Tuesday, 19 November 2013

Healthy foods in prehistory?


My day has been a lot about health and nutrition. Though I wouldn’t say I’m a health freak, I do enjoy healthy eating and exercising. We all know that eating healthily equals to eating vegetables and fruits more than anything else, while a broad and varied diet is essential. Human society provides a fantastic array of food varieties, at least in the developed countries.

But what would it have been like in prehistoric times? I do not only mean just before humans, but way back in the history of our planet.

I don’t really have anything figured out, only that question resonating in my head, and I am keen to find some answers, but do not have the time tonight. So, here I will present only a few ideas that have popped in my head at the moment.

A key fact to note is that the angiosperms (flowering plants), which produce all vegetables, fruits and seeds we find most of our nutrition in, were only present in significant abundance for the last 100 million years. The flowering plants provide such nutritious foods because they use it to attract animals to help spread their seeds or pollen; that is the sole reason they present such rich, juicy rewards. Before that, there were few, if any, organisms that would do such a thing – they would not display parts of them to be eaten!

So, this poses the question of where the nutrients would have been found before the angiosperms evolved. It may very well be that other plants had plenty of nutrients in them, but not as concentrated in specific parts, but rather more spread out. As a result, the herbivores would have needed to eat more of the plant in order to obtain sufficient levels of nutrients. I have no support for this idea, however.

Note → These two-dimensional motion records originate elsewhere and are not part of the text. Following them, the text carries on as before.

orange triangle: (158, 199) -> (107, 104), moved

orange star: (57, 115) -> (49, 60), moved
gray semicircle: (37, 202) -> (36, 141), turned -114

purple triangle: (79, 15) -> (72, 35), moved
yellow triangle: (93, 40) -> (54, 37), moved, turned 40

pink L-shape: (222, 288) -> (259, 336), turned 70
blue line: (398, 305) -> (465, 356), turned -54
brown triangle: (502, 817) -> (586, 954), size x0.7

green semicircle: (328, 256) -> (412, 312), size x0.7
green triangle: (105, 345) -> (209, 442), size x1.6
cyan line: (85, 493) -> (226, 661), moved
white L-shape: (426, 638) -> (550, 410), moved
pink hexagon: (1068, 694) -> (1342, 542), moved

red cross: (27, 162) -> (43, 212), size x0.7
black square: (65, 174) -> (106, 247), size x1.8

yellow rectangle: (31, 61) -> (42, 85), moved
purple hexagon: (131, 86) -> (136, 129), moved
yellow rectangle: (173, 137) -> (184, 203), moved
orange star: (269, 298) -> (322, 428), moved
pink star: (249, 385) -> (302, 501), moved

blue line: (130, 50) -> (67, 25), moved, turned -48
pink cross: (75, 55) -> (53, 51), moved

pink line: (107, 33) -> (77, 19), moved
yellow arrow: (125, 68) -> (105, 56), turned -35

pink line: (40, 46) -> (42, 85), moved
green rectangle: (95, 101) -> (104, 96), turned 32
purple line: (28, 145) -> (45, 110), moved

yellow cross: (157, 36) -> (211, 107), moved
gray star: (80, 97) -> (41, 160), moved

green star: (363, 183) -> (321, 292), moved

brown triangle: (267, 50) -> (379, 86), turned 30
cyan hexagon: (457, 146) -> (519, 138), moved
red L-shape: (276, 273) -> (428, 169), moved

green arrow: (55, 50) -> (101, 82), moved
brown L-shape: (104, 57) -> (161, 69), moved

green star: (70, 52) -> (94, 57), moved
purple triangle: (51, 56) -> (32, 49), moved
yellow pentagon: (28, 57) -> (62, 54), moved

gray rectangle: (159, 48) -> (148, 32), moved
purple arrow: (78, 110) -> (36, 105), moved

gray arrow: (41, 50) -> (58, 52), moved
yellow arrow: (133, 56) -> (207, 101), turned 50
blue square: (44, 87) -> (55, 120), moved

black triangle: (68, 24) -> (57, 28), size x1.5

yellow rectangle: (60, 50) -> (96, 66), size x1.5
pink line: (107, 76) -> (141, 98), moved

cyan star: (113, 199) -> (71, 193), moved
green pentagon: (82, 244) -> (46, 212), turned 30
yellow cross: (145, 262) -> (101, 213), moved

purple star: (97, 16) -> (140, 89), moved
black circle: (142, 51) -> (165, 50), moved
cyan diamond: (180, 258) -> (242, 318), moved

Remembering an interesting side note from a lecture in soils – that most of the nutrients in modern rainforests are locked in the high canopies, while the soils are poor – made me think about the Carboniferous period, where the forests, restricted to humid, swampy coastal areas, were dominated by humongous ferns, club mosses and horsetails that had evolved tree-like forms. In our rainforests, the trees grow extremely quickly, shooting their leaves high up in a race to get to the sunlight. Because they grow so fast, they quickly absorb and assimilate most of the nutrients that are released to the soil by decay of dead organic matter, leaving the soils virtually depleted of nutrients. The same spatial arrangement of nutrients probably also occurred in the Carboniferous forests.

It is curious then how animals could thrive in these primitive forests. It is typically said that plants had to colonise land before animals, because they provide the base of the food chain. However, (if I am not completely mistaken), there were no large or even medium-sized herbivores until much later, in the Permian period. It seems the animals did not feed primarily on these plants. In that case, what did they eat? Other animals? Quite likely, but what did the animals that were eaten by those other animals eat in the first place? (Surely, there must have been low-growing vegetation around, but enough to feed entire ecosystems? Maybe, maybe not.) Did they perhaps eat fungi and other degraders? Would they have been nutritious enough?

Finally, I should mention, as a side note, that these questions relate mostly to land-based ecosystems. In the oceans and lakes, the story is different, since nutrients may be freely available floating around with the currents; many animals filter these directly from the water. Moreover, planktonic primary producers (i.e. organisms that produce organic food by photosynthesis, floating around in the water column) have probably been around since the dawn of life, first as cyanobacteria, and later as various other forms. So, in aquatic ecosystems, most nutrients will either be at the bottom, where decomposers release them from dead organisms that have sunk down, or suspended in the water.